→ Problem to solve: Below are the records to retype. Keep every character exactly and leave out the pictures.

** Extracted information follows **

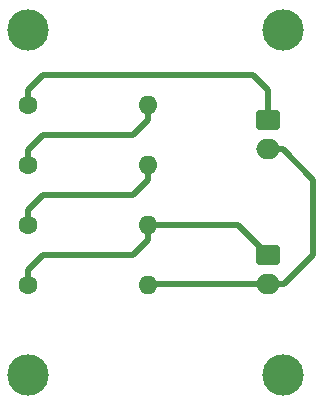
<source format=gbr>
%TF.GenerationSoftware,KiCad,Pcbnew,(6.0.8)*%
%TF.CreationDate,2024-10-31T16:59:06+09:00*%
%TF.ProjectId,MIRS2405_OVD_pcb,4d495253-3234-4303-955f-4f56445f7063,rev?*%
%TF.SameCoordinates,Original*%
%TF.FileFunction,Copper,L2,Bot*%
%TF.FilePolarity,Positive*%
%FSLAX46Y46*%
G04 Gerber Fmt 4.6, Leading zero omitted, Abs format (unit mm)*
G04 Created by KiCad (PCBNEW (6.0.8)) date 2024-10-31 16:59:06*
%MOMM*%
%LPD*%
G01*
G04 APERTURE LIST*
G04 Aperture macros list*
%AMRoundRect*
0 Rectangle with rounded corners*
0 $1 Rounding radius*
0 $2 $3 $4 $5 $6 $7 $8 $9 X,Y pos of 4 corners*
0 Add a 4 corners polygon primitive as box body*
4,1,4,$2,$3,$4,$5,$6,$7,$8,$9,$2,$3,0*
0 Add four circle primitives for the rounded corners*
1,1,$1+$1,$2,$3*
1,1,$1+$1,$4,$5*
1,1,$1+$1,$6,$7*
1,1,$1+$1,$8,$9*
0 Add four rect primitives between the rounded corners*
20,1,$1+$1,$2,$3,$4,$5,0*
20,1,$1+$1,$4,$5,$6,$7,0*
20,1,$1+$1,$6,$7,$8,$9,0*
20,1,$1+$1,$8,$9,$2,$3,0*%
G04 Aperture macros list end*
%TA.AperFunction,ComponentPad*%
%ADD10C,1.600000*%
%TD*%
%TA.AperFunction,ComponentPad*%
%ADD11O,1.600000X1.600000*%
%TD*%
%TA.AperFunction,ComponentPad*%
%ADD12RoundRect,0.250000X-0.750000X0.600000X-0.750000X-0.600000X0.750000X-0.600000X0.750000X0.600000X0*%
%TD*%
%TA.AperFunction,ComponentPad*%
%ADD13O,2.000000X1.700000*%
%TD*%
%TA.AperFunction,ViaPad*%
%ADD14C,3.500000*%
%TD*%
%TA.AperFunction,Conductor*%
%ADD15C,0.500000*%
%TD*%
%TA.AperFunction,Conductor*%
%ADD16C,0.250000*%
%TD*%
G04 APERTURE END LIST*
D10*
%TO.P,R4,1*%
%TO.N,Net-(J1-Pad1)*%
X92710000Y-111760000D03*
D11*
%TO.P,R4,2*%
%TO.N,GND*%
X102870000Y-111760000D03*
%TD*%
D10*
%TO.P,R3,1*%
%TO.N,Net-(R2-Pad2)*%
X92710000Y-106680000D03*
D11*
%TO.P,R3,2*%
%TO.N,Net-(J1-Pad1)*%
X102870000Y-106680000D03*
%TD*%
D10*
%TO.P,R2,1*%
%TO.N,Net-(R1-Pad2)*%
X92710000Y-101600000D03*
D11*
%TO.P,R2,2*%
%TO.N,Net-(R2-Pad2)*%
X102870000Y-101600000D03*
%TD*%
D10*
%TO.P,R1,1*%
%TO.N,VDC*%
X92710000Y-96520000D03*
D11*
%TO.P,R1,2*%
%TO.N,Net-(R1-Pad2)*%
X102870000Y-96520000D03*
%TD*%
D12*
%TO.P,J2,1,Pin_1*%
%TO.N,VDC*%
X113030000Y-97790000D03*
D13*
%TO.P,J2,2,Pin_2*%
%TO.N,GND*%
X113030000Y-100290000D03*
%TD*%
D12*
%TO.P,J1,1,Pin_1*%
%TO.N,Net-(J1-Pad1)*%
X113030000Y-109220000D03*
D13*
%TO.P,J1,2,Pin_2*%
%TO.N,GND*%
X113030000Y-111720000D03*
%TD*%
D14*
%TO.N,*%
X92710000Y-119380000D03*
X92710000Y-90170000D03*
X114300000Y-90170000D03*
X114300000Y-119380000D03*
%TD*%
D15*
%TO.N,GND*%
X114260000Y-100290000D02*
X113030000Y-100290000D01*
X116840000Y-102870000D02*
X114260000Y-100290000D01*
X116840000Y-109220000D02*
X116840000Y-102870000D01*
X114340000Y-111720000D02*
X116840000Y-109220000D01*
X113030000Y-111720000D02*
X114340000Y-111720000D01*
%TO.N,VDC*%
X92710000Y-95250000D02*
X92710000Y-96520000D01*
X111760000Y-93980000D02*
X93980000Y-93980000D01*
X93980000Y-93980000D02*
X92710000Y-95250000D01*
X113030000Y-95250000D02*
X111760000Y-93980000D01*
X113030000Y-97790000D02*
X113030000Y-95250000D01*
%TO.N,Net-(J1-Pad1)*%
X110490000Y-106680000D02*
X102870000Y-106680000D01*
X113030000Y-109220000D02*
X110490000Y-106680000D01*
D16*
%TO.N,GND*%
X102910000Y-111720000D02*
X102870000Y-111760000D01*
D15*
X113030000Y-111720000D02*
X102910000Y-111720000D01*
%TO.N,Net-(J1-Pad1)*%
X101600000Y-109220000D02*
X102870000Y-107950000D01*
X93980000Y-109220000D02*
X101600000Y-109220000D01*
X92710000Y-110490000D02*
X93980000Y-109220000D01*
X102870000Y-107950000D02*
X102870000Y-106680000D01*
X92710000Y-111760000D02*
X92710000Y-110490000D01*
%TO.N,Net-(R2-Pad2)*%
X102870000Y-102870000D02*
X102870000Y-101600000D01*
X93980000Y-104140000D02*
X101600000Y-104140000D01*
X101600000Y-104140000D02*
X102870000Y-102870000D01*
X92710000Y-105410000D02*
X93980000Y-104140000D01*
X92710000Y-106680000D02*
X92710000Y-105410000D01*
%TO.N,Net-(R1-Pad2)*%
X93980000Y-99060000D02*
X101600000Y-99060000D01*
X102870000Y-97790000D02*
X102870000Y-96520000D01*
X92710000Y-100330000D02*
X93980000Y-99060000D01*
X92710000Y-101600000D02*
X92710000Y-100330000D01*
X101600000Y-99060000D02*
X102870000Y-97790000D01*
%TD*%
M02*

</source>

** End of Extracted information **

→ Answer to this problem:
<source format=gbr>
%TF.GenerationSoftware,KiCad,Pcbnew,(6.0.8)*%
%TF.CreationDate,2024-10-31T16:59:06+09:00*%
%TF.ProjectId,MIRS2405_OVD_pcb,4d495253-3234-4303-955f-4f56445f7063,rev?*%
%TF.SameCoordinates,Original*%
%TF.FileFunction,Copper,L2,Bot*%
%TF.FilePolarity,Positive*%
%FSLAX46Y46*%
G04 Gerber Fmt 4.6, Leading zero omitted, Abs format (unit mm)*
G04 Created by KiCad (PCBNEW (6.0.8)) date 2024-10-31 16:59:06*
%MOMM*%
%LPD*%
G01*
G04 APERTURE LIST*
G04 Aperture macros list*
%AMRoundRect*
0 Rectangle with rounded corners*
0 $1 Rounding radius*
0 $2 $3 $4 $5 $6 $7 $8 $9 X,Y pos of 4 corners*
0 Add a 4 corners polygon primitive as box body*
4,1,4,$2,$3,$4,$5,$6,$7,$8,$9,$2,$3,0*
0 Add four circle primitives for the rounded corners*
1,1,$1+$1,$2,$3*
1,1,$1+$1,$4,$5*
1,1,$1+$1,$6,$7*
1,1,$1+$1,$8,$9*
0 Add four rect primitives between the rounded corners*
20,1,$1+$1,$2,$3,$4,$5,0*
20,1,$1+$1,$4,$5,$6,$7,0*
20,1,$1+$1,$6,$7,$8,$9,0*
20,1,$1+$1,$8,$9,$2,$3,0*%
G04 Aperture macros list end*
%TA.AperFunction,ComponentPad*%
%ADD10C,1.600000*%
%TD*%
%TA.AperFunction,ComponentPad*%
%ADD11O,1.600000X1.600000*%
%TD*%
%TA.AperFunction,ComponentPad*%
%ADD12RoundRect,0.250000X-0.750000X0.600000X-0.750000X-0.600000X0.750000X-0.600000X0.750000X0.600000X0*%
%TD*%
%TA.AperFunction,ComponentPad*%
%ADD13O,2.000000X1.700000*%
%TD*%
%TA.AperFunction,ViaPad*%
%ADD14C,3.500000*%
%TD*%
%TA.AperFunction,Conductor*%
%ADD15C,0.500000*%
%TD*%
%TA.AperFunction,Conductor*%
%ADD16C,0.250000*%
%TD*%
G04 APERTURE END LIST*
D10*
%TO.P,R4,1*%
%TO.N,Net-(J1-Pad1)*%
X92710000Y-111760000D03*
D11*
%TO.P,R4,2*%
%TO.N,GND*%
X102870000Y-111760000D03*
%TD*%
D10*
%TO.P,R3,1*%
%TO.N,Net-(R2-Pad2)*%
X92710000Y-106680000D03*
D11*
%TO.P,R3,2*%
%TO.N,Net-(J1-Pad1)*%
X102870000Y-106680000D03*
%TD*%
D10*
%TO.P,R2,1*%
%TO.N,Net-(R1-Pad2)*%
X92710000Y-101600000D03*
D11*
%TO.P,R2,2*%
%TO.N,Net-(R2-Pad2)*%
X102870000Y-101600000D03*
%TD*%
D10*
%TO.P,R1,1*%
%TO.N,VDC*%
X92710000Y-96520000D03*
D11*
%TO.P,R1,2*%
%TO.N,Net-(R1-Pad2)*%
X102870000Y-96520000D03*
%TD*%
D12*
%TO.P,J2,1,Pin_1*%
%TO.N,VDC*%
X113030000Y-97790000D03*
D13*
%TO.P,J2,2,Pin_2*%
%TO.N,GND*%
X113030000Y-100290000D03*
%TD*%
D12*
%TO.P,J1,1,Pin_1*%
%TO.N,Net-(J1-Pad1)*%
X113030000Y-109220000D03*
D13*
%TO.P,J1,2,Pin_2*%
%TO.N,GND*%
X113030000Y-111720000D03*
%TD*%
D14*
%TO.N,*%
X92710000Y-119380000D03*
X92710000Y-90170000D03*
X114300000Y-90170000D03*
X114300000Y-119380000D03*
%TD*%
D15*
%TO.N,GND*%
X114260000Y-100290000D02*
X113030000Y-100290000D01*
X116840000Y-102870000D02*
X114260000Y-100290000D01*
X116840000Y-109220000D02*
X116840000Y-102870000D01*
X114340000Y-111720000D02*
X116840000Y-109220000D01*
X113030000Y-111720000D02*
X114340000Y-111720000D01*
%TO.N,VDC*%
X92710000Y-95250000D02*
X92710000Y-96520000D01*
X111760000Y-93980000D02*
X93980000Y-93980000D01*
X93980000Y-93980000D02*
X92710000Y-95250000D01*
X113030000Y-95250000D02*
X111760000Y-93980000D01*
X113030000Y-97790000D02*
X113030000Y-95250000D01*
%TO.N,Net-(J1-Pad1)*%
X110490000Y-106680000D02*
X102870000Y-106680000D01*
X113030000Y-109220000D02*
X110490000Y-106680000D01*
D16*
%TO.N,GND*%
X102910000Y-111720000D02*
X102870000Y-111760000D01*
D15*
X113030000Y-111720000D02*
X102910000Y-111720000D01*
%TO.N,Net-(J1-Pad1)*%
X101600000Y-109220000D02*
X102870000Y-107950000D01*
X93980000Y-109220000D02*
X101600000Y-109220000D01*
X92710000Y-110490000D02*
X93980000Y-109220000D01*
X102870000Y-107950000D02*
X102870000Y-106680000D01*
X92710000Y-111760000D02*
X92710000Y-110490000D01*
%TO.N,Net-(R2-Pad2)*%
X102870000Y-102870000D02*
X102870000Y-101600000D01*
X93980000Y-104140000D02*
X101600000Y-104140000D01*
X101600000Y-104140000D02*
X102870000Y-102870000D01*
X92710000Y-105410000D02*
X93980000Y-104140000D01*
X92710000Y-106680000D02*
X92710000Y-105410000D01*
%TO.N,Net-(R1-Pad2)*%
X93980000Y-99060000D02*
X101600000Y-99060000D01*
X102870000Y-97790000D02*
X102870000Y-96520000D01*
X92710000Y-100330000D02*
X93980000Y-99060000D01*
X92710000Y-101600000D02*
X92710000Y-100330000D01*
X101600000Y-99060000D02*
X102870000Y-97790000D01*
%TD*%
M02*

</source>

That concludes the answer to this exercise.